Now given a sample at \(x = 0.5\) you want to know to which distribution it (more) probably belongs to. In the plot this point is shown with the vertical dottet line. Visually it is quite clear that this sample would rather belong to the blue distribution, as it has the higher probability density for \(p(x = 0.5)\).
However, when using the Mahalanobis distance, the point \(x = 0.5\) is exactly one \(\sigma_\text{blue}\) away from the blue mean, but only half a \(\sigma_\text{red}\) from the red mean.
This is because the Mahalanobis distance does not consider the normalization factor (\((2\pi)^{-\frac{k}{2}}\det(\Sigma)^{-\frac{1}{2}}\)) of the Normal distribution.
It is possible to derive a pseudo distance measure similar to the squared Mahalanobis distance work for this case, by incorporating the parts of the normalization factor that actually depends on \(x\). The other parts are the same for all distances and therefore are not needed, at least for the stated use case of deciding which one is smaller.
As for the derivation of the Mahalanobis distance, we start by taking the logarithm of the equation of the Normal distribution.

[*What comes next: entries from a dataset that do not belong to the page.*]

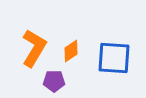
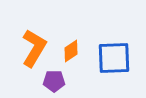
blue square: rotated 6 degrees counterclockwise
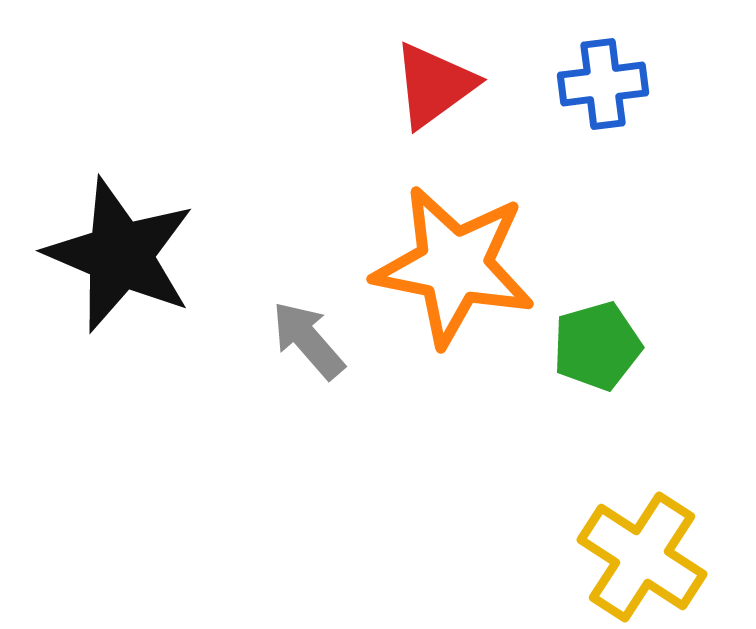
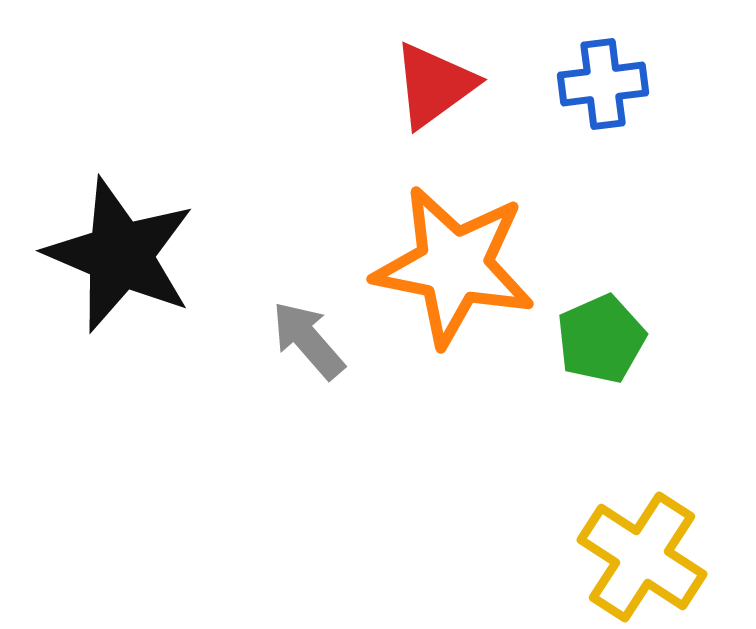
green pentagon: moved 4 px right, 7 px up; rotated 8 degrees counterclockwise
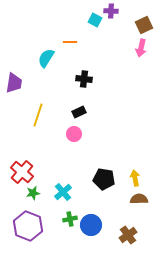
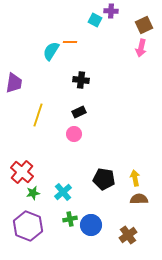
cyan semicircle: moved 5 px right, 7 px up
black cross: moved 3 px left, 1 px down
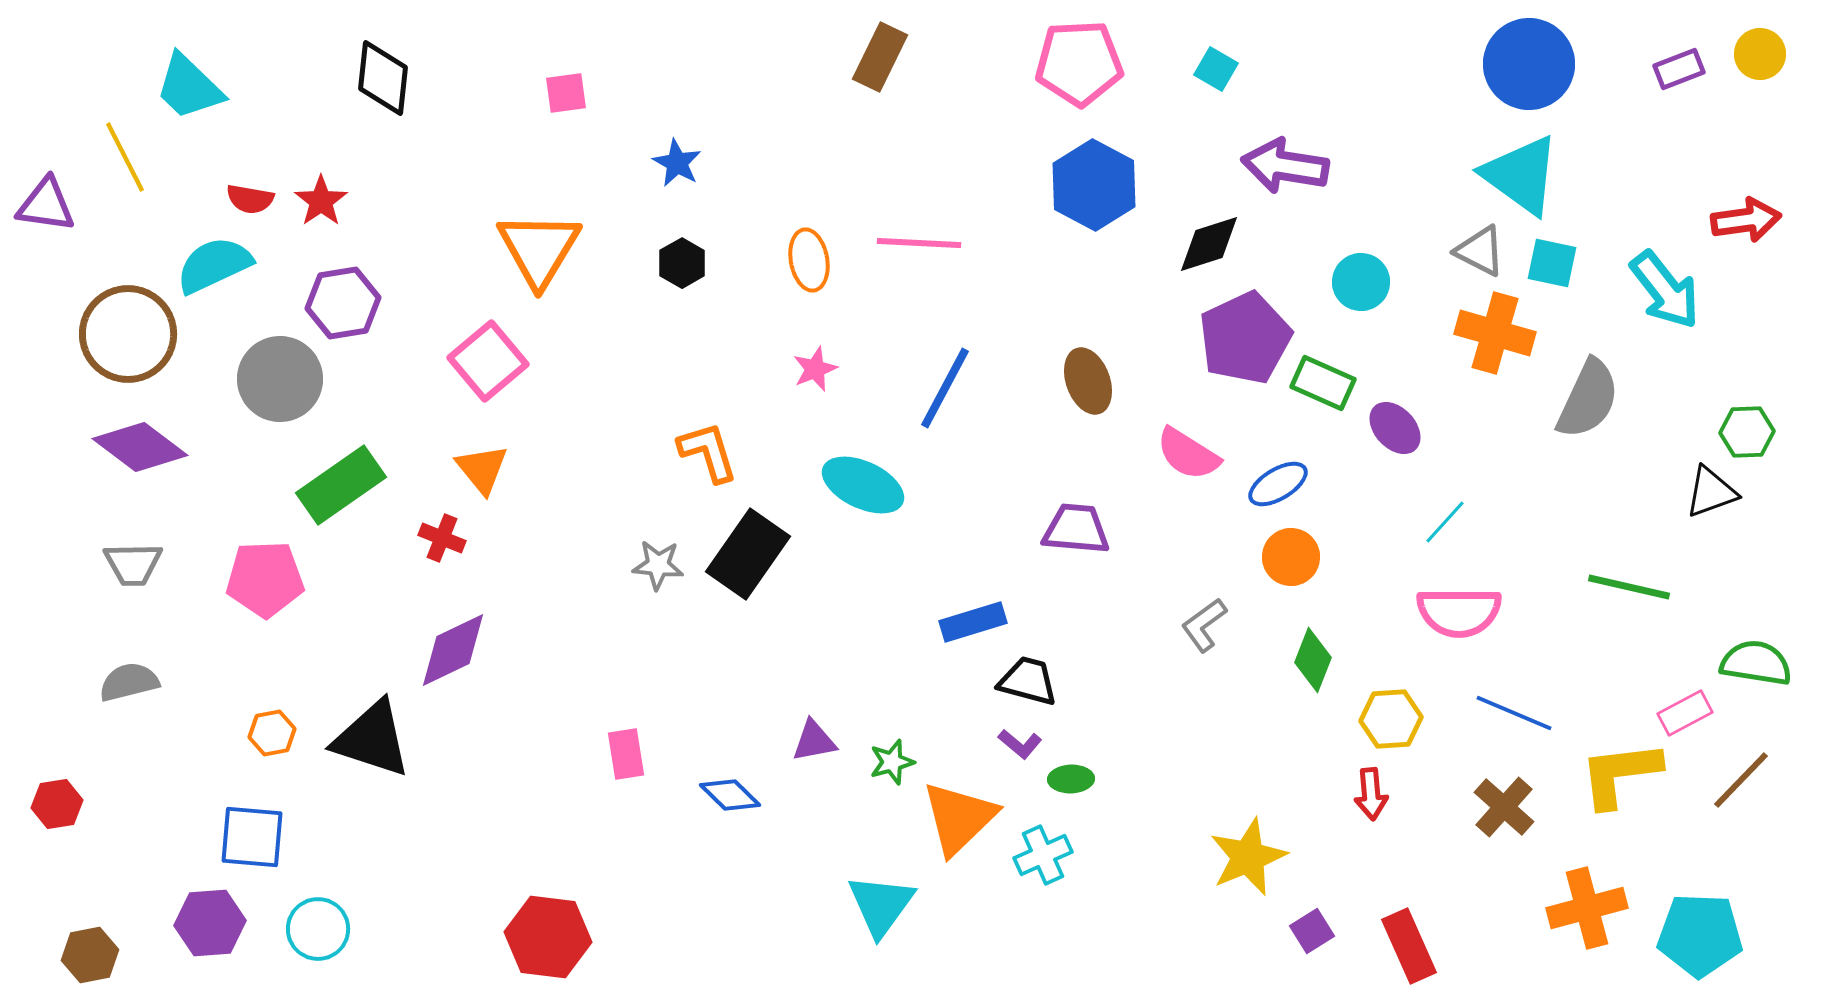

\(\ln({(2\pi)^{-\frac{k}{2}}\det(\Sigma)^{-\frac{1}{2}}e^{-\frac{1}{2}(x-\mu)^T\Sigma^{-1}(x-\mu)}})\) which can be decomposed into summands
\(\ln{(2\pi)^{-\frac{k}{2}}) + \ln(\det(\Sigma)^{-\frac{1}{2}}}) + \ln(e^{-\frac{1}{2}(x-\mu)^T\Sigma^{-1}(x-\mu)})\).
The first term is independent of \(x\), i.e. irrelevant when the only goal is to determine which distance is closer. Dropping it and simplifying the other terms leads to
\(\ln(\det(\Sigma)^{-\frac{1}{2}}) -\frac{1}{2}(x-\mu)^T\Sigma^{-1}(x-\mu)\), and
\(-\frac{1}{2}\ln(\det(\Sigma)) -\frac{1}{2}(x-\mu)^T\Sigma^{-1}(x-\mu)\).
This quantity is closely related to the probabilty. Yet the distance we seek shall be smaller for higher probability and grow for smaller probabilities. As we also don’t care about the scale, we thus multiply by \(-2\) to get the quite simple final equation
\(\ln(\det(\Sigma)) + (x-\mu)^T\Sigma^{-1}(x-\mu)\),
which is basically the squared Mahalanobis distance with an additional term reflecting the distribution’s normalization.
Note that we cannot take the square root of this anymore, as the first term can get negative and thus also the whole expression. As such this doesn’t really qualify as a proper distance measure. Anyway, it is useful for the stated use case.
In our one-dimensional example above, \(\det(\Sigma)\) is reduced to the variance, i.e. \(\sigma^2\), which shrinks the equation down to.
\(2\ln(\sigma)+\frac{(x-\mu)^2}{\sigma^2}\).
Plugging in the numbers from the example above (sample point at \(x=0.5\)) for the red distribution results in
\(2\ln(1.0)+\frac{0.25}{1} = 0 + 0.25 = 0.25\), while for the blue distribution we get
\(2\ln(0.5)+\frac{0.25}{0.25} = -1.386 + 1.0 = -0.386\).
As desired, now this pseudo-distance can be compared as we would like: The “distance” to the red distributions is larger than to the blue one. The following plot shows the squared pseudo-distances. Where they are equal is marked by vertical lines. As intended these are the places where the probabilities are equal too.
In practice it allows us to find the best assignment of a data point to a set of distributions, with slightly lower computational overhead than computing the actual probabilities. Also, compared to the Mahalanobis distance, the seemingly expensive \(\det(\Sigma)\) computation can efficiently be obtained as a side-product of the inversion of \(\Sigma\). Those and the logarithm of \(\det(\Sigma)\) only have to be computed once per distribution.
Well, as long as your standard deviations (or \(\det(\Sigma)\) for multivariate distributions) are greater or equal to one, everything is fine. Otherwise, of course, you won’t get values close to the respective mean. Also, the closer to the mean, the less linearly does the distance behave, except for the case where \(\sigma = 1\), because the “normalization” part vanishes.
I am not the inventor of this method. When I learned about the method of adding \(\ln(\det(\Sigma))\) to the Mahalanobis distance I was curious, so I did the above derivation and plotting.